Mach einen Punkt (halbe Erbsengröße) in die Mitte und verteile es mit einer alten Kreditkarte, Bankkarte, Visitenkarte, etc. und verteile es dünn und gleichmäßig. Alternativ reicht auch ein Punkt in die Mitte und der Anpressdruck verteilt es - da bin ich persönlich jedoch kein Fan von. Ich verteile es auch immer. Nutze mittlerweile allerdings für den privaten Gebrauch nur noch Flüssigmetall.


----------



## nWo-Wolfpac (30. Januar 2017)

*AW: nochmal Wärmeleitpaste, die richtige Menge und Verteilung...*

Ich bevorzuge auch die Spachtel Methode, so ist es gleichmäßig verteilt. Die Thermal Grizzly Pasten haben ja praktischerweise sowas schon in der "Spritze" integriert bzw man kann sie anschrauben. Früher habe ich es halt mit einer alten Bankkarte gemacht, und hatte damit nie irgendwelche Probleme.


----------



## Narbennarr (30. Januar 2017)

*AW: nochmal Wärmeleitpaste, die richtige Menge und Verteilung...*

reicht für 3-4 cpus was du da gemacht hast 

Die Temperaturunterschiede zwischen den Methoden sind eigentlich nicht messbar, wenn man keinen Fehler macht. Daher nutze ich die einfachste MEthode: Bisschen was in die Mitte und der Druck mach den Rest


----------



## Tim1974 (31. Januar 2017)

*AW: nochmal Wärmeleitpaste, die richtige Menge und Verteilung...*

Nächstes mal mache ich es auch einfach mit einer Erbe in der Mitte, setze den Kühler auf, bewege bzw. drehe ihn ein wenig hin und her und schraube ihn dann fest.

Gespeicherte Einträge
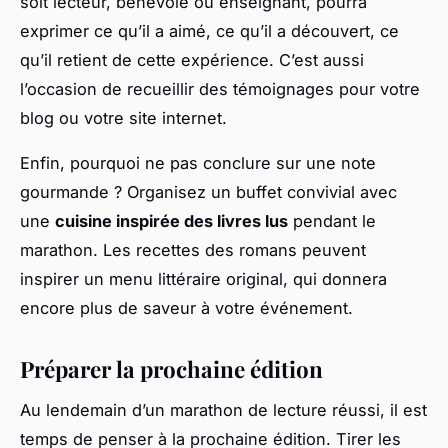
soit lecteur, bénévole ou enseignant, pourra
exprimer ce qu’il a aimé, ce qu’il a découvert, ce
qu’il retient de cette expérience. C’est aussi
l’occasion de recueillir des témoignages pour votre
blog ou votre site internet.
Enfin, pourquoi ne pas conclure sur une note
gourmande ? Organisez un buffet convivial avec
une
cuisine inspirée des livres lus
pendant le
marathon. Les recettes des romans peuvent
inspirer un menu littéraire original, qui donnera
encore plus de saveur à votre événement.
Préparer la prochaine édition
Au lendemain d’un marathon de lecture réussi, il est
temps de penser à la prochaine édition. Tirer les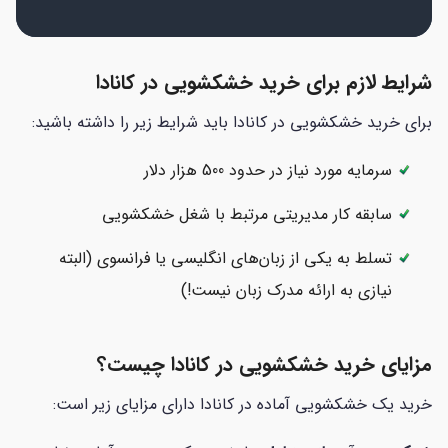
شرایط لازم برای خرید خشکشویی در کانادا
برای خرید خشکشویی در کانادا باید شرایط زیر را داشته باشید:
سرمایه مورد نیاز در حدود 500 هزار دلار
سابقه کار مدیریتی مرتبط با شغل خشکشویی
تسلط به یکی از زبان‌های انگلیسی یا فرانسوی (البته
نیازی به ارائه مدرک زبان نیست!)
مزایای خرید خشکشویی در کانادا چیست؟
خرید یک خشکشویی آماده در کانادا دارای مزایای زیر است: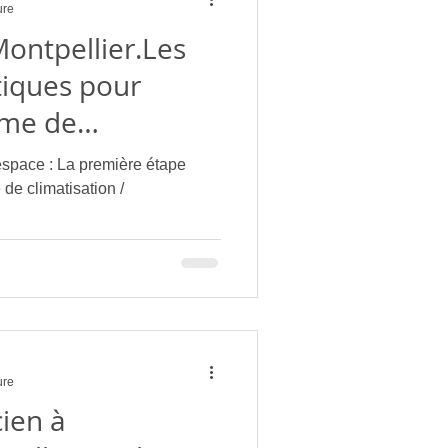
ure
Montpellier.Les
tiques pour
ème de
déal pour votre
 espace : La première étape
re appartement /
de climatisation /
ONCEPT
ure
cien à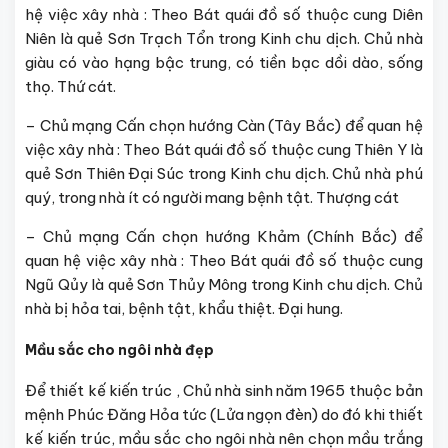
hệ việc xây nhà : Theo Bát quái đồ số thuộc cung Diên
Niên là quẻ Sơn Trạch Tổn trong Kinh chu dịch. Chủ nhà
giàu có vào hạng bậc trung, có tiền bạc dồi dào, sống
thọ. Thứ cát.
– Chủ mạng Cấn chọn hướng Càn (Tây Bắc) để quan hệ
việc xây nhà : Theo Bát quái đồ số thuộc cung Thiên Y là
quẻ Sơn Thiên Đại Súc trong Kinh chu dịch. Chủ nhà phú
quý, trong nhà ít có người mang bệnh tật. Thượng cát
– Chủ mạng Cấn chọn hướng Khảm (Chính Bắc) để
quan hệ việc xây nhà : Theo Bát quái đồ số thuộc cung
Ngũ Qủy là quẻ Sơn Thủy Mông trong Kinh chu dịch. Chủ
nhà bị hỏa tai, bệnh tật, khẩu thiệt. Đại hung.
Mầu sắc cho ngôi nhà đẹp
Để thiết kế kiến trúc , Chủ nhà sinh năm 1965 thuộc bản
mệnh Phúc Đăng Hỏa tức (Lửa ngọn đèn) do đó khi thiết
kế kiến trúc, mầu sắc cho ngôi nhà nên chọn mầu trắng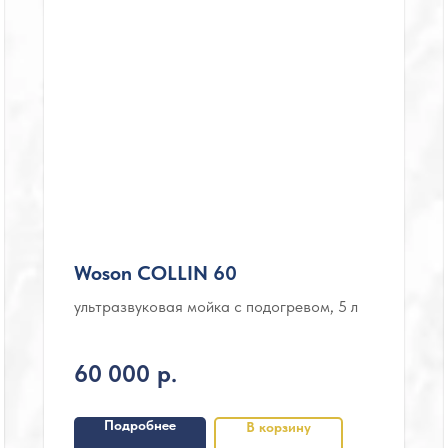
Woson COLLIN 60
ультразвуковая мойка с подогревом, 5 л
60 000
р.
Подробнее
В корзину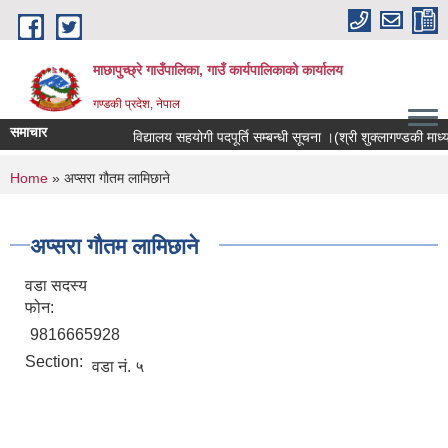
Skip to main content
माछापुच्छ्रे गाउँपालिका, गाउँ कार्यपालिकाको कार्यालय
गण्डकी प्रदेश, नेपाल
समाचार
विद्यालय सहयोगी पदपूर्ति सम्बन्धी सूचना ।(श्री शुक्लागण्डकी माध्यमिक
You are here
Home
» अप्सरा गौतम लामिछाने
अप्सरा गौतम लामिछाने
वडा सदस्य
फोन:
9816665928
Section:
वडा नं. ५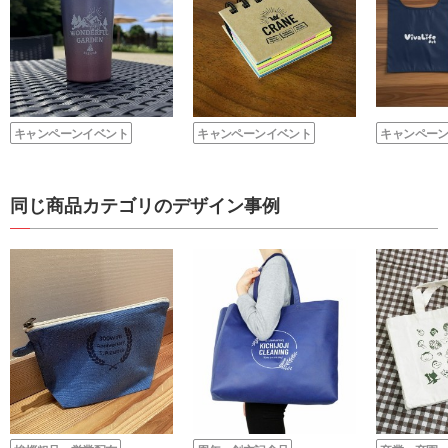
キャンペーンイベント
キャンペーンイベント
キャンペー
同じ商品カテゴリのデザイン事例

■ **AUFGABEN**
1. Nenne alle Benutzernamen, die im Forumsauszug als Überschrift eines Beitrags stehen.
2. Gib den Abschnitt des Forumsauszugs zwischen "## nWo-Wolfpac (30." und "Narbennarr (30. Januar 2017)" einschließlich dieser beiden Stellen wortgetreu wieder.
3. Was wird laut dem ersten Beitrag im Forumsauszug für den privaten Gebrauch mittlerweile nur noch genutzt?
Die Einträge stellen eigenständiges Material dar und gehören nicht zum Forumsauszug.

■ **LÖSUNGEN**
1. nWo-Wolfpac, Narbennarr, Tim1974

2.
## nWo-Wolfpac (30. Januar 2017)

*AW: nochmal Wärmeleitpaste, die richtige Menge und Verteilung...*

Ich bevorzuge auch die Spachtel Methode, so ist es gleichmäßig verteilt. Die Thermal Grizzly Pasten haben ja praktischerweise sowas schon in der "Spritze" integriert bzw man kann sie anschrauben. Früher habe ich es halt mit einer alten Bankkarte gemacht, und hatte damit nie irgendwelche Probleme.


----------



## Narbennarr (30. Januar 2017)

3. Flüssigmetall